If you are a developer, you have more than likely been confronted, one day or another, with one of the following scenarios:

  • When you arrive at work in the morning, you get the latest version of the sources to be up to date. You try to build and, seeing the errors, you ask yourself the question that annoys: what is the #! @ $% Who made his check-in while it does not build ?
  • A rule requires you to archive all your changes at the end of the day, so that other participants can access them during your absence. Unfortunately, if it does not compile, we are confronted with the previous case.
  • In case of code review, you must either check in and risk impacting your colleagues, or ask the person responsible for this task to come to your computer or send all your sources.
  • One morning, when you arrive at your post, you find that your computer has returned the soul. And of course, the source backup does not contain the last changes you made and kept locally.

If you analyze all these situations, you will find that the origin of each problem is common: the local changes that are made are not present on the server until the check-in is requested. This is where the shelvesets come to our rescue. A shelveset is a set of changes made by a user and placed on the server for a period that is, in principle, rather short. What is the difference with a changeset you say? Let’s see this together:



  • Keep history (versioning)
  • Cannot be deleted
  • Support check-in policies
  • Can be linked to work items
  • No versioning
  • Can be deleted
  • No support for check-in policies
  • Cannot be linked to work items

Among these differences, the versioning is probably the most important. Because the shelvesets do not interfere with the versions of the changesets.
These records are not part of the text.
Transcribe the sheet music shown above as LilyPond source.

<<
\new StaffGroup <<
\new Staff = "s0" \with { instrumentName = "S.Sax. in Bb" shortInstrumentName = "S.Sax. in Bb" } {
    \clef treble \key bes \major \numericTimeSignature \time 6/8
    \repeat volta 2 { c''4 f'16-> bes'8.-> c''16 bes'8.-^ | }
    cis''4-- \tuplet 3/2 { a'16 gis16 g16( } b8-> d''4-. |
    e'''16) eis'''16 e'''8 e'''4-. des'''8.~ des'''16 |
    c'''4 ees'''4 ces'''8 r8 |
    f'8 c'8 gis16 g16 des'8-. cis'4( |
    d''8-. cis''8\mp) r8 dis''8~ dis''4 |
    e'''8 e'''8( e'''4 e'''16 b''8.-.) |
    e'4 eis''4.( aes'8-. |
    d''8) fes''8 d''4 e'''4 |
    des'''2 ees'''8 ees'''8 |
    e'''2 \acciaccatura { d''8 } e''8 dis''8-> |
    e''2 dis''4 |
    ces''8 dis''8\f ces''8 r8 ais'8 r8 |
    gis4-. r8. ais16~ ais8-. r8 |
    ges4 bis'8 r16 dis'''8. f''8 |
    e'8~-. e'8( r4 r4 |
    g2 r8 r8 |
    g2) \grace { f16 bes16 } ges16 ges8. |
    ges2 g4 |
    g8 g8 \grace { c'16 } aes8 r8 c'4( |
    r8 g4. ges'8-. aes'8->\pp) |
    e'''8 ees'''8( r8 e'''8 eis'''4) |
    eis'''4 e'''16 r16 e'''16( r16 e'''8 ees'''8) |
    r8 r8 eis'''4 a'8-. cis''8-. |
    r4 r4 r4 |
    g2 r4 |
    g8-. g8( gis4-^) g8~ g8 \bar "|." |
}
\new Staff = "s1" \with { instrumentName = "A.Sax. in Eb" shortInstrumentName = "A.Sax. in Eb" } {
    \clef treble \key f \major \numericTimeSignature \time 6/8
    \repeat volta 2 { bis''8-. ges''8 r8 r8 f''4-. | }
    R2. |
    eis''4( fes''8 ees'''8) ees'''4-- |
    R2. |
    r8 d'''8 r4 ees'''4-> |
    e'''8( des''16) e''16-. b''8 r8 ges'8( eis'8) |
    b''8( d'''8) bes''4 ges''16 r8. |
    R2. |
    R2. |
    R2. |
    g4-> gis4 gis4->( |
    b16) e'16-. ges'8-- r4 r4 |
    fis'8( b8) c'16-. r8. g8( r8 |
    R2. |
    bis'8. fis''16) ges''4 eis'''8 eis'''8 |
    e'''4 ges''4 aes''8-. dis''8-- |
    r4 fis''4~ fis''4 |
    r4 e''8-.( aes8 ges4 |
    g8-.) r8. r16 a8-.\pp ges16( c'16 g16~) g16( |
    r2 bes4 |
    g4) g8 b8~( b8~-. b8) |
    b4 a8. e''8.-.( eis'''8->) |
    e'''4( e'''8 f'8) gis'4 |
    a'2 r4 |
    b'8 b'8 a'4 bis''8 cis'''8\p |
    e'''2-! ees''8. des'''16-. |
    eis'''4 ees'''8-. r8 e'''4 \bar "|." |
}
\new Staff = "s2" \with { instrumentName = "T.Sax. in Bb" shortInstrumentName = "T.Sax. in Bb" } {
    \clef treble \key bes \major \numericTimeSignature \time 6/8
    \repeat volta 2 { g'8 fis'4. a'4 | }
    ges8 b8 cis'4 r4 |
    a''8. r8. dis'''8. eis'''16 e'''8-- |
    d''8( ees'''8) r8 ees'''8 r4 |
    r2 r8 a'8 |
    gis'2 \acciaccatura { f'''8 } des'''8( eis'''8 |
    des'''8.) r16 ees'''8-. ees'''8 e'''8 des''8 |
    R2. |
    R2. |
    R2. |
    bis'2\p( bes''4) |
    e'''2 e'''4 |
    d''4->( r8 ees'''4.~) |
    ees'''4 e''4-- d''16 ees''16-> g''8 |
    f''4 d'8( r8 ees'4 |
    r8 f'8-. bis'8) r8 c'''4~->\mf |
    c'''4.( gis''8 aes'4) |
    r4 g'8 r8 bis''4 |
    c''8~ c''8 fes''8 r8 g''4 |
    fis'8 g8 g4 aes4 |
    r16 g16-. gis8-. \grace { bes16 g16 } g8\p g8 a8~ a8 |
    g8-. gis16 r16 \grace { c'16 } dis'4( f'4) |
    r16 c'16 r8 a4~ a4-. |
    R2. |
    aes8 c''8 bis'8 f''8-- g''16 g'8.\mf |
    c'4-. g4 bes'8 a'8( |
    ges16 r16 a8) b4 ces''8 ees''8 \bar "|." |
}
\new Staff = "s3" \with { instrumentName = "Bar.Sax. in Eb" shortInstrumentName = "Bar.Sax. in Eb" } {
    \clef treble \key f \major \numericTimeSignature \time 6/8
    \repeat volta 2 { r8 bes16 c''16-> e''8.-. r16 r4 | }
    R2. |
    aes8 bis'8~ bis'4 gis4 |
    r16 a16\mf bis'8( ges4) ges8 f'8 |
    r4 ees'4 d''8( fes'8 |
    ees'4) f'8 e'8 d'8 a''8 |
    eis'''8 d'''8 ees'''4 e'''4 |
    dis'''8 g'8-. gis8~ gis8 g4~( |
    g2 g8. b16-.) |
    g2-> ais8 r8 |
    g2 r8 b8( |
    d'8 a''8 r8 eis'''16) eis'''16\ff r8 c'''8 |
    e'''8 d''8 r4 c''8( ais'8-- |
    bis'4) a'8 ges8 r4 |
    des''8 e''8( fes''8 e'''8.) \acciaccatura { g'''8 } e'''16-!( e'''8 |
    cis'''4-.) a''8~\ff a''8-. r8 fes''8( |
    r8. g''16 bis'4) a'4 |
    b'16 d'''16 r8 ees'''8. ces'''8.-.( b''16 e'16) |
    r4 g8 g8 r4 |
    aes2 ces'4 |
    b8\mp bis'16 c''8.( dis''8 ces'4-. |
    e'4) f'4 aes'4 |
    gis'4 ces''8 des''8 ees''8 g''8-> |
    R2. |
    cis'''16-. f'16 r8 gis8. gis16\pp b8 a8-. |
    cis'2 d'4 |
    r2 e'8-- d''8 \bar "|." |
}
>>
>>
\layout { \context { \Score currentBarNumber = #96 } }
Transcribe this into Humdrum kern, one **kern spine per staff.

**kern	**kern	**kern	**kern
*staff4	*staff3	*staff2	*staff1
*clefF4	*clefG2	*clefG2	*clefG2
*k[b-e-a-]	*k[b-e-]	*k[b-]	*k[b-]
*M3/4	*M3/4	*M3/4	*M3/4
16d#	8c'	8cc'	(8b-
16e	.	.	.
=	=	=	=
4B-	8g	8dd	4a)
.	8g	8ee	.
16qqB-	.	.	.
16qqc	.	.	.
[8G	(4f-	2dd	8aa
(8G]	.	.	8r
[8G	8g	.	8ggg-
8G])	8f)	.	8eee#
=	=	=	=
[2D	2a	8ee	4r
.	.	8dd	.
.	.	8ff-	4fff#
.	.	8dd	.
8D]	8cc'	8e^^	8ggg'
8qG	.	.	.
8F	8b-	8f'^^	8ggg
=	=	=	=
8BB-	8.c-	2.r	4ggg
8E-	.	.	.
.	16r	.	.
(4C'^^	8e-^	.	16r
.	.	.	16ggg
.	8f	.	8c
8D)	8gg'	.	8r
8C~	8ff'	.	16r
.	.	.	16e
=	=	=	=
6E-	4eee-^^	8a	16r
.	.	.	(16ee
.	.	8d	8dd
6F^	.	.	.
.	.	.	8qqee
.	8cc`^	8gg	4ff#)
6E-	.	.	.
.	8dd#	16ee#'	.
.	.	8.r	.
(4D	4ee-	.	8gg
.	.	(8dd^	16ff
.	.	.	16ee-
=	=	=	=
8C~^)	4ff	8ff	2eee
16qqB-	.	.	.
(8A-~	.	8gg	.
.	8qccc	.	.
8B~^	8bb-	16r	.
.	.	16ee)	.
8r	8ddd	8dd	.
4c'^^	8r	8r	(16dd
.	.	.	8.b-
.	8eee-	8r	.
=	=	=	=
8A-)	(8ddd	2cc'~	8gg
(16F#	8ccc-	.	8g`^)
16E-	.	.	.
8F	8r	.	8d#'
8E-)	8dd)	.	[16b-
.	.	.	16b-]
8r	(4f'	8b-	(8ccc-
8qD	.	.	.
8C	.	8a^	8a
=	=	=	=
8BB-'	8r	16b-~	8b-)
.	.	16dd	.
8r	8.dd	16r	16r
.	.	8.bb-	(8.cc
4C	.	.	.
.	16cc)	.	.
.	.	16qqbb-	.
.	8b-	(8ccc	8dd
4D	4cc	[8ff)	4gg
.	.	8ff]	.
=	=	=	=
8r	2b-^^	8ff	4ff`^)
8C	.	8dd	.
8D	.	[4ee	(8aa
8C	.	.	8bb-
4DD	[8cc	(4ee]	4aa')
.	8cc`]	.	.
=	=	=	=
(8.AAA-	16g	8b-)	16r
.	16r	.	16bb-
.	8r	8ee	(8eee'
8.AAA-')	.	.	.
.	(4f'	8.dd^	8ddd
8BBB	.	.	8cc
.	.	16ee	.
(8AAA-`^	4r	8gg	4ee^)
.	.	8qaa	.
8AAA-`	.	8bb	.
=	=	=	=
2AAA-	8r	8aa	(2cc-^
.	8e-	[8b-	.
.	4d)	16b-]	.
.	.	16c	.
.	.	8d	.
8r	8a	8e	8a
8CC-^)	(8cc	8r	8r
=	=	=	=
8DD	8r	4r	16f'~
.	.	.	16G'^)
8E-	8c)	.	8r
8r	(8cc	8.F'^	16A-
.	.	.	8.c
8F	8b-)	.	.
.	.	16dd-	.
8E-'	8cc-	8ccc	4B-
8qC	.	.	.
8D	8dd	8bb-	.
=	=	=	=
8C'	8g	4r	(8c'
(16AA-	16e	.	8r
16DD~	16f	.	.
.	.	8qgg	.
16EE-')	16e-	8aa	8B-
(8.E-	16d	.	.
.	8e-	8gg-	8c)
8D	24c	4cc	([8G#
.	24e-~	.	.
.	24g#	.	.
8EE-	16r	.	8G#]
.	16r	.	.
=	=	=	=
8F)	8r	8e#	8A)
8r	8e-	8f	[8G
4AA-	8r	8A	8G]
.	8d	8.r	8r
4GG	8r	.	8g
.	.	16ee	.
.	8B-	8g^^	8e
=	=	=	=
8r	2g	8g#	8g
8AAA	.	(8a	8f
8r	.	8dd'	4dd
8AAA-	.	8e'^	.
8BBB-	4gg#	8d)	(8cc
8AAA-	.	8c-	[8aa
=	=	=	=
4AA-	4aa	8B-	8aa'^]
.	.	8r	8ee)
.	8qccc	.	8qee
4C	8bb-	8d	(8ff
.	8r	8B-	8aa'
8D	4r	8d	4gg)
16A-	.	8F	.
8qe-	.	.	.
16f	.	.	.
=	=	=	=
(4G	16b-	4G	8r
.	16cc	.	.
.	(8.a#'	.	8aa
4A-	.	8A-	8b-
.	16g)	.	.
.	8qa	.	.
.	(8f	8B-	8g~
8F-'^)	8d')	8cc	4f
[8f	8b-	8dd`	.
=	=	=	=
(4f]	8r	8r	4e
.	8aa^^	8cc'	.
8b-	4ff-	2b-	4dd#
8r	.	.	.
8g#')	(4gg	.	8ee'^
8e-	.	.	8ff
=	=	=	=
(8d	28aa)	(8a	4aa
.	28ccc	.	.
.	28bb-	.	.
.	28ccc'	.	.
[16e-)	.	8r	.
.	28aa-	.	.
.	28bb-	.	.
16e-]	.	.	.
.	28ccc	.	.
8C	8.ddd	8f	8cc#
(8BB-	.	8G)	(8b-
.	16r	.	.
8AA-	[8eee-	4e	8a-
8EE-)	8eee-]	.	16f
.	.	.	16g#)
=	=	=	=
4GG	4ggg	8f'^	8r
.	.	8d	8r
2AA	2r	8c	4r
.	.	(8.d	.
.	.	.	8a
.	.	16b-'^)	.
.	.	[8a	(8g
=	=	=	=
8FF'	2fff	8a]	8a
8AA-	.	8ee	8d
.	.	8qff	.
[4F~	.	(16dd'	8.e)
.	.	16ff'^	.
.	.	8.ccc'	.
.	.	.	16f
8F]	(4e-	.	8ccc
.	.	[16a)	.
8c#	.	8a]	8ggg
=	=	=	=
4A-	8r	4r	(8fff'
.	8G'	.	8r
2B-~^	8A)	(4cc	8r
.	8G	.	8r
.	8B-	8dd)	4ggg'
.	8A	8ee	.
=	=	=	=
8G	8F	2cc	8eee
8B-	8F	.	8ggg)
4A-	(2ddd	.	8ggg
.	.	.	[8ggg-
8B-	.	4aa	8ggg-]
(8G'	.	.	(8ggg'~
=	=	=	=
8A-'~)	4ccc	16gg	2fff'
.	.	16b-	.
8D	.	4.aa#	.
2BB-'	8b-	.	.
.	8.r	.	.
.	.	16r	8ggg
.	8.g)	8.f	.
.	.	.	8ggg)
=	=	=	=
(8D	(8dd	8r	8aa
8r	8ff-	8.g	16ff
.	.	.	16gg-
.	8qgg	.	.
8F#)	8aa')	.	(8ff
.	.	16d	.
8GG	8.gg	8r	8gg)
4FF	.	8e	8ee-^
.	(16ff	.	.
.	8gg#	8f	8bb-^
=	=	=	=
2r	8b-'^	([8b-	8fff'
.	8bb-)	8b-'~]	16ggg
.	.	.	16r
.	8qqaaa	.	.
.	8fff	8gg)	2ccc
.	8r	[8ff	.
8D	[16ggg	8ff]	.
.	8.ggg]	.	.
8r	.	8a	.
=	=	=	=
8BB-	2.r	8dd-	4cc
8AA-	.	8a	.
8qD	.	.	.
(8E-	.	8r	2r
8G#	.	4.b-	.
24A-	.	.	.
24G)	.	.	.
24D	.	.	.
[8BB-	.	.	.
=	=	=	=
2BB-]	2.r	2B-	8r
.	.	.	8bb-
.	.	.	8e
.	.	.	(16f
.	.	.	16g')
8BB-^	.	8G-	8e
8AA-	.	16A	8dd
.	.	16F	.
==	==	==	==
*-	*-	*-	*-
Let’s say, for example, that I have files checked out. At the end of the day, I would like my changes to be accessible by the rest of the team in my absence, without creating a new version with a changeset. I can then create a shelveset. People who want to access it can do so via the Unshelve option. This allows to check all the files in the shelveset and to recover all the modifications made by its creator. But what is important is that people who will retrieve the latest version of the sources will not be impacted by these changes. They will retrieve the latest changesets.

To clarify a little, I will now describe the process of creating and retrieving a shelveset. As a starting point, let’s take a project attached to Team Foundation Server and on which I have some files already modified. Among the various scenarios described above, I will take the simplest, namely that I want to place my modifications on the server without interfering with the latest version available. So I can not create a new changeset via check-in. Instead, I have to create a shelveset. To do this, a command is provided in the pending changes window (Figure 1), or simply via the source control options in the context menu of the explorer solution (Figure 2).


Figure 1


Figure 2

When you select this option, the pending changes window opens with additional options (Figure 3). You will have the possibility to select the files you want to include in the shelveset, add a comment, see work items, notes, etc. Note the possibility of keeping your changes locally so that you can continue working.


Figure 3

All you have to do is click on the Shelve button to validate the creation of the shelveset. And now, all your changes are on the server. This ensures your changes in the event of a problem since they will be included in the backups of the server. Let’s now go to the recovery of an existing shelveset. This operation can be carried out not only by the creator of the shelveset, but also by any user having sufficient rights. To do this, simply go back to the pending changes window and click the Find Shelvesets button under the Action menu (Figure 4).


Figure 4

This leads you to another view in which you can search for shelvesets by user (Figure 5).


Figure 5

When you right click on a shelveset, you have the possibility to delete it, unshelve (without any option though), ask for a review or see the shelveset details (Figure 6).


Figure 6

If you select the View Shelveset Details option then you will see all the comment and all changes that compose the shelveset. You still find there the other options you had in the search screen (Figure 7).